A wedding celebrant is someone who officiates at a wedding and often helps couples write their wedding vows and create a warm, relaxed and special ceremony. Wedding celebrants are not restricted in what they can say in any way. But they do have a vital role to play in helping set the tone for a wedding that’s memorable for all the right reasons.
If you are married by a wedding celebrant, you’ll need to arrange the legal side of things separately.
As more and more people choose not to get married in church, the number of wedding celebrants is on the rise. Even Donald Trump wants to get in on the act. Can you imagine? And good wedding celebrants are in high demand, especially here in Mallorca.
So how do you find the right celebrant for your wedding? You could start, as I did, by chatting to Jackie Waldren, Deia’s own wedding celebrant.
I started in 2014 when I was asked by an events organiser, a friend of my daughter, if I’d be interested in conducting a wedding in English for one of her clients. She felt my experience as a university lecturer and public speaker would allow me to take on this new role. At the time, I had no idea what a ‘celebrant’ was!
What did you have to do to become one?
After I did some research online, I realised that there were no rules about performing ‘lay’ ceremonies. I decided I wanted to be ‘lay’ because it gives me more room for creativity when designing the ceremony. I began by meeting the couple, hearing their ideas and finding out a bit more about them.

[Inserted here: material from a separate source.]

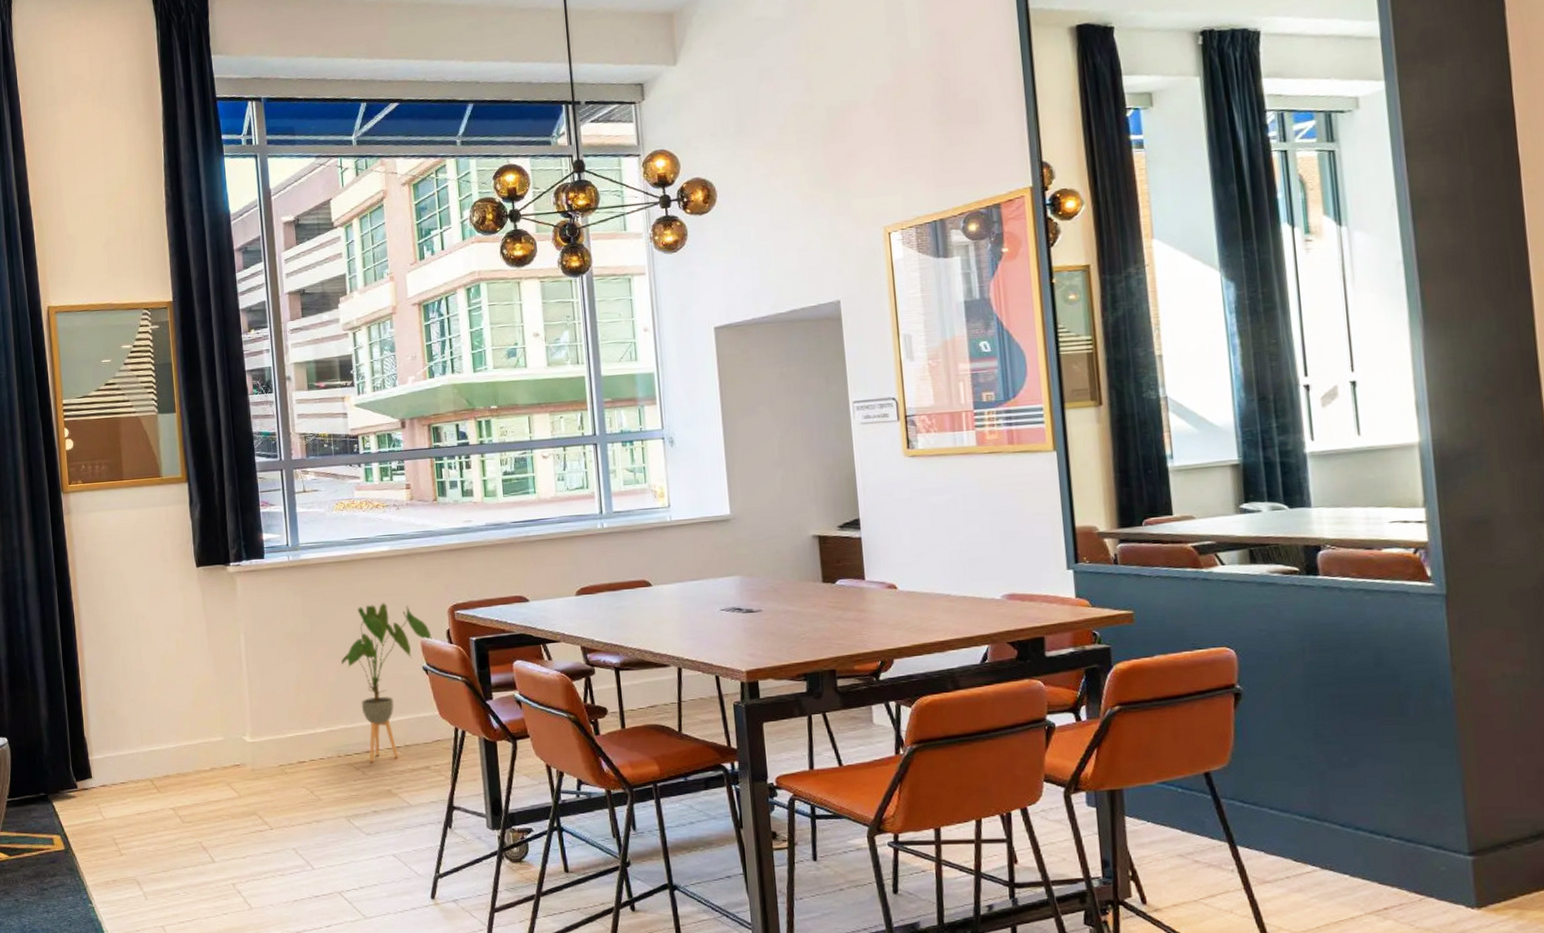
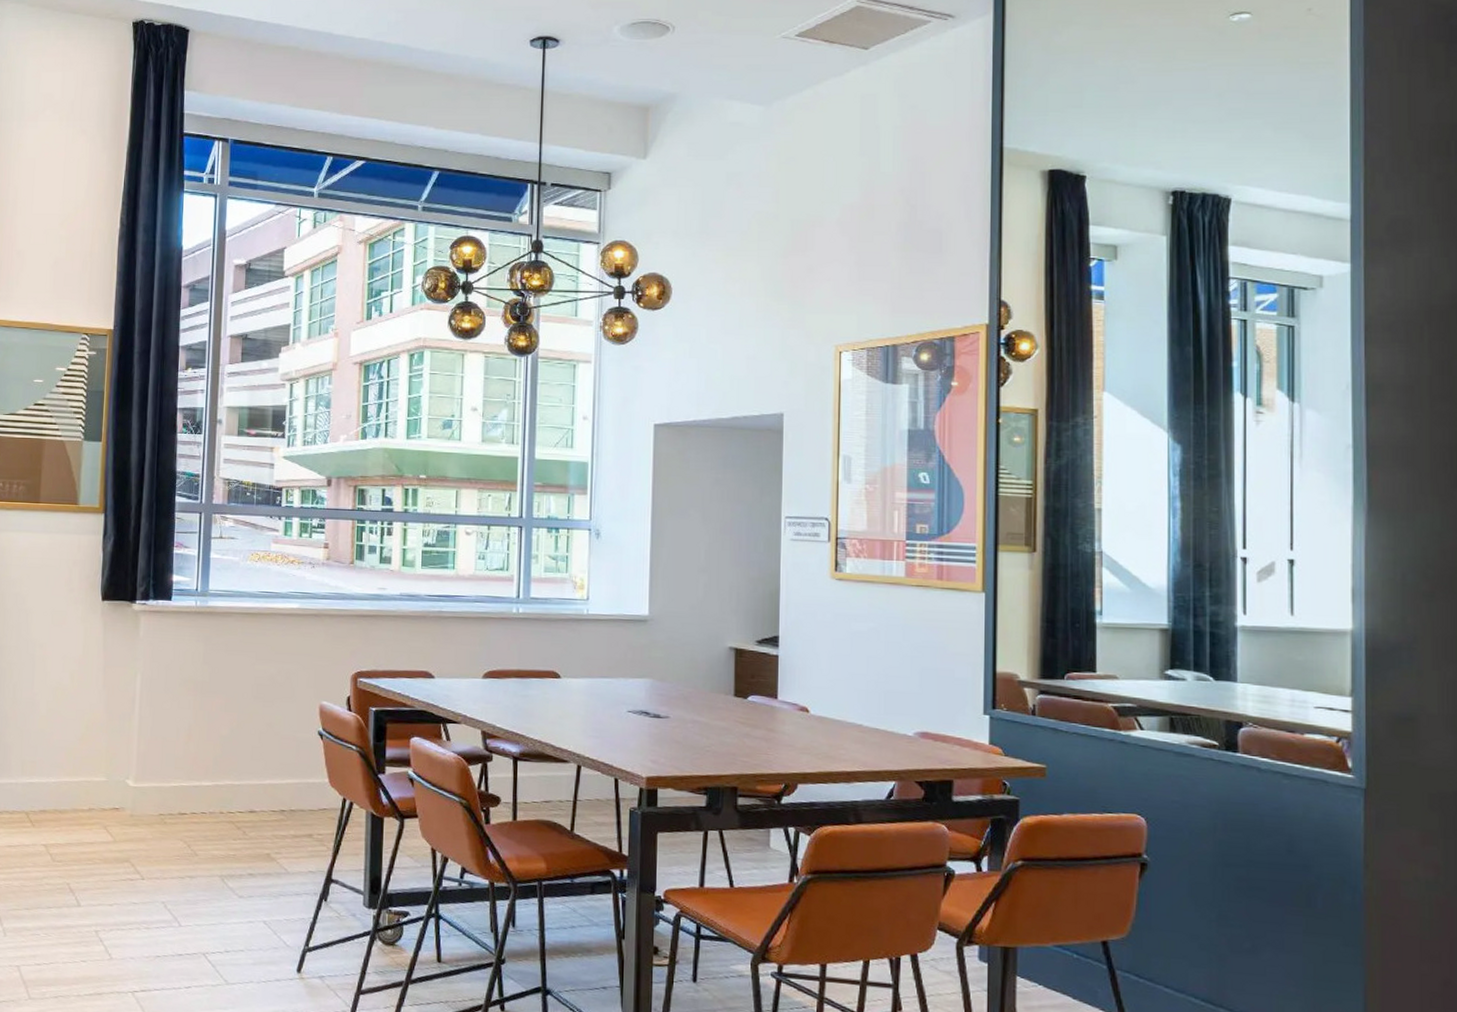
house plant: present [340,603,432,762] -> none [235,661,332,823]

What appealed to you the most about becoming a celebrant?
It was an exciting adventure into the romance of courtship and marriage, at a time in our modern society when so much has changed, and it still is.
What do you offer people?
An in-depth interview and an original, secular ceremony based on their life stories, integrated into a semi-classic framework: introduction, the story of how they met and their life together thus far. Most have lived together for between two and eight years, some have children and others are just beginning.

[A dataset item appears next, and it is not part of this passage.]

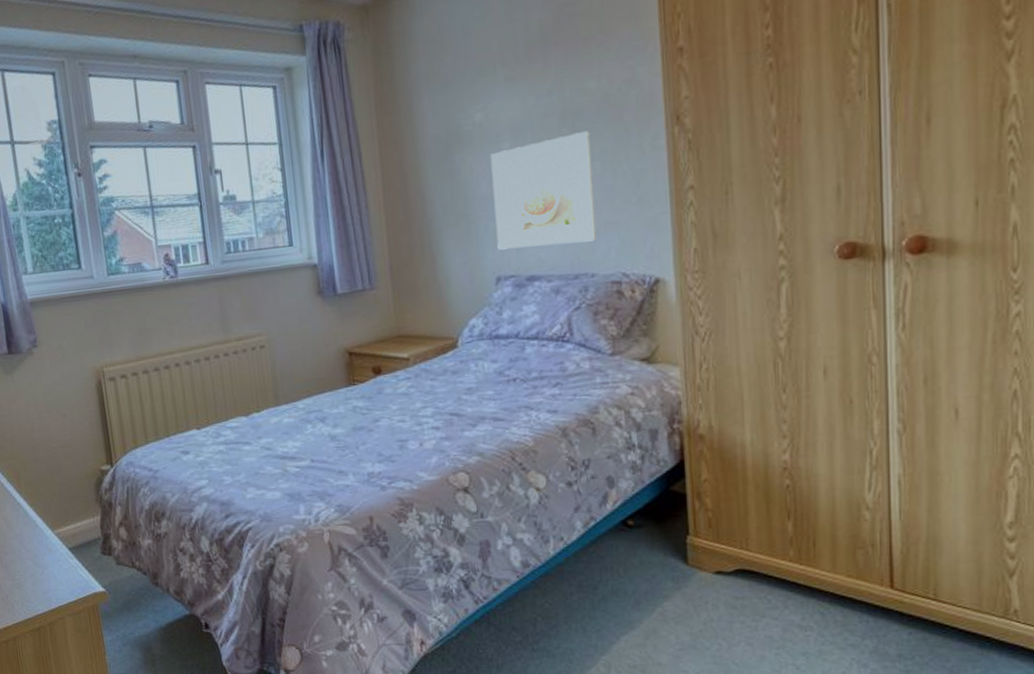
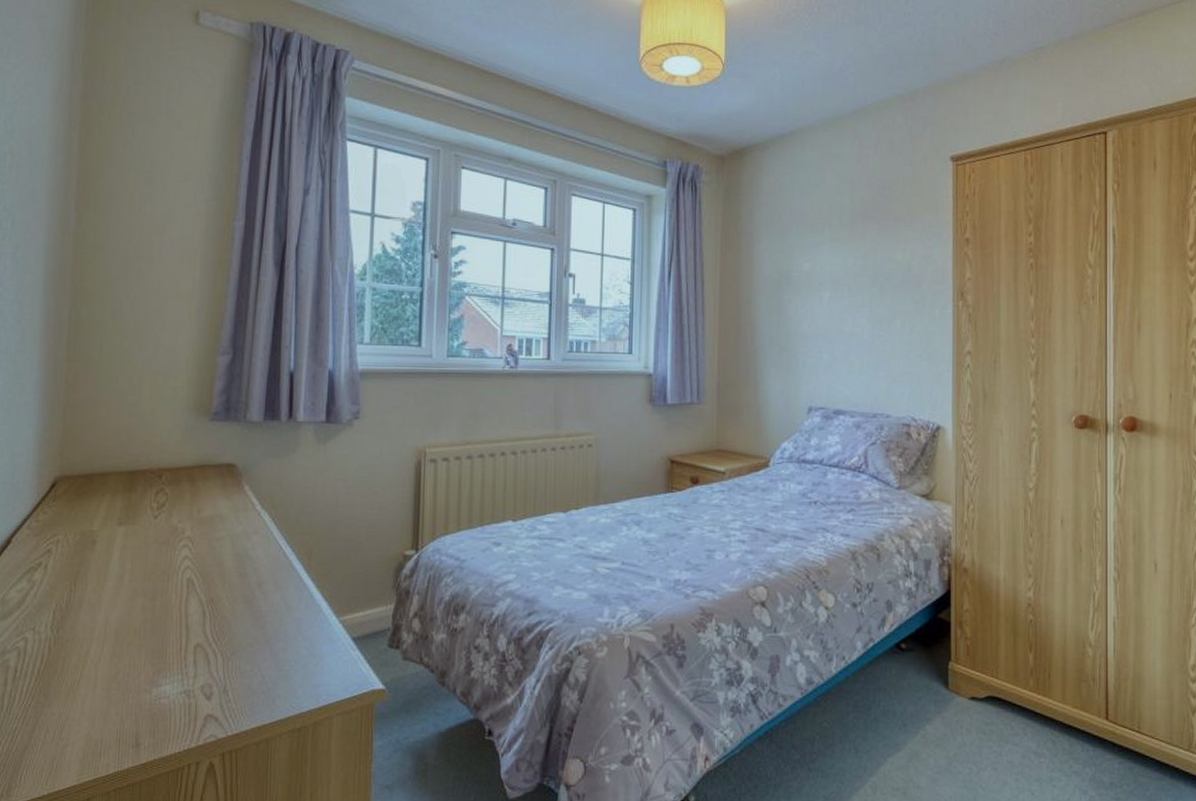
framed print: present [490,130,596,250] -> none [812,292,894,387]

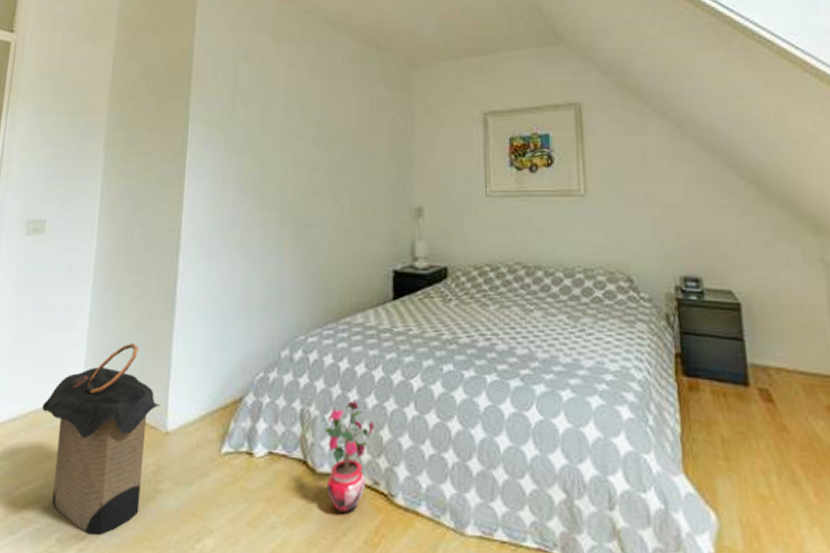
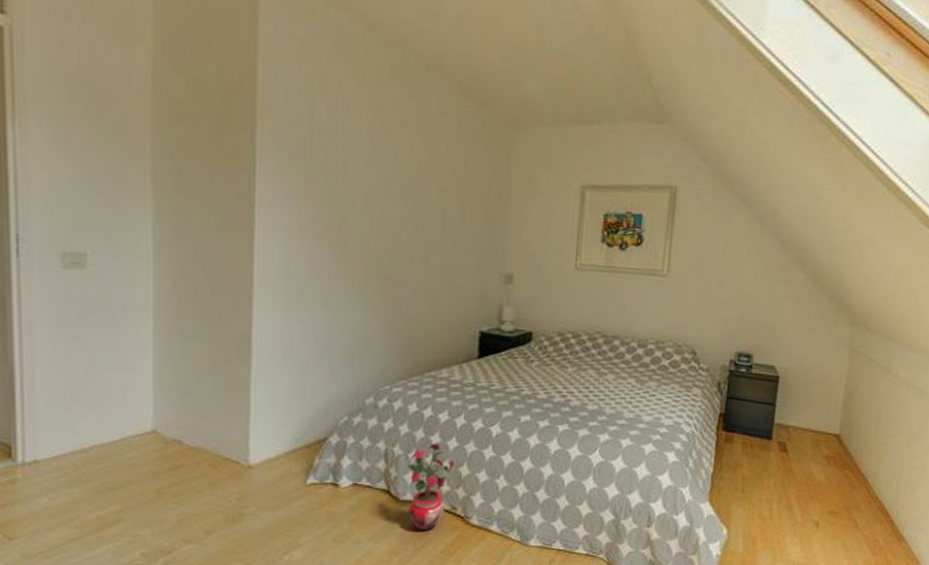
laundry hamper: present [42,343,161,535] -> none [109,385,241,550]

I offer a few insights into the challenge of marriage – the sharing, the compromises and strengths each brings to the union, coming together while preserving individuality and so on. They might write their own vows, or I give them choices of poetry or suggestions from past ceremonies I’ve conducted. Rings are exchanged and they’re pronounced man and wife, husband and husband, wife and wife or lovers and friends forever.
Yes, I’ve performed all kinds of unions most pleasurably.

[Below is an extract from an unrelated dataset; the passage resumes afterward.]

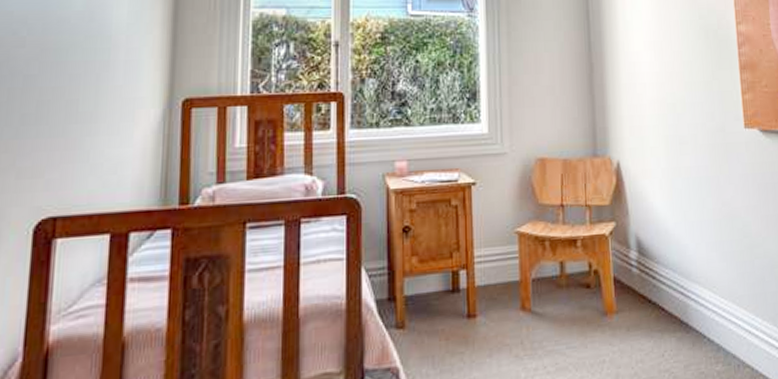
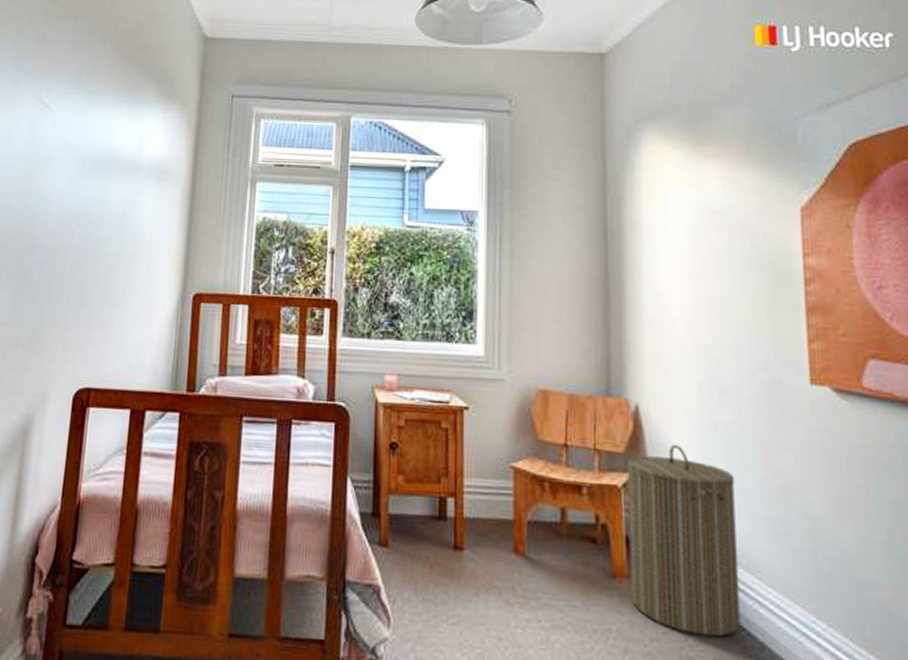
laundry hamper: none [612,191,703,350] -> present [626,443,741,637]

Why do you enjoy your work?
Obviously, my own experience of 43 years of marriage gives me a rather positive approach to the ideal but the loveliest part is getting to know the hopes and dreams of others and how they set out to complete them. Every couple is unique and for a short time I can help them reach their goals by making this an unforgettable joyous occasion.
Where do your clients come from and how do they find you?
Most are from the UK. However, I have also done bi-lingual ceremonies where one partner is Spanish or Mallorquin and the other English. I even did a Dutch wedding ceremony on an ancient ship in the Palma Bay. In most cases I am contacted by the agency I started with and a few new people approach me each season.
The one on the ship was amazing, another on a mountainside was great. One with only the bride and groom and his two daughters was moving. Each one is special. One famous couple (unnamed) were moved to tears. Also, I did a renewal of vows after 30 years for just the couple under palm trees in an abandoned area.
How much time before a wedding should people work with a celebrant to write vows?
People usually begin with the events planner a year before the wedding date as there are so many details to cover and locals get booked up far in advance. I prefer to be contacted three to six months before the wedding date. I use a questionnaire to learn about the backgrounds of the couple, how they met, what they like best about the other, and anecdotes that can be included to lighten the ceremony and share with the guests. More often than not, they love to have a laugh during the ceremony.
Could you recommend venues in Mallorca for people who don’t want conventional weddings?
Weddings can be arranged in forests, on the beaches, in the gardens of dozens of fincas all around the island. City Halls and private owners set fees and have to give permissions. The events planners usually show the couple three or four venues depending on what they say they would like. Rustic weddings with wild flowers and straw barrels as seats, have replaced the elegant, formal garden ceremonies
Thank you, Jackie. If I ever decide to get married in Mallorca, I’ll know where to come.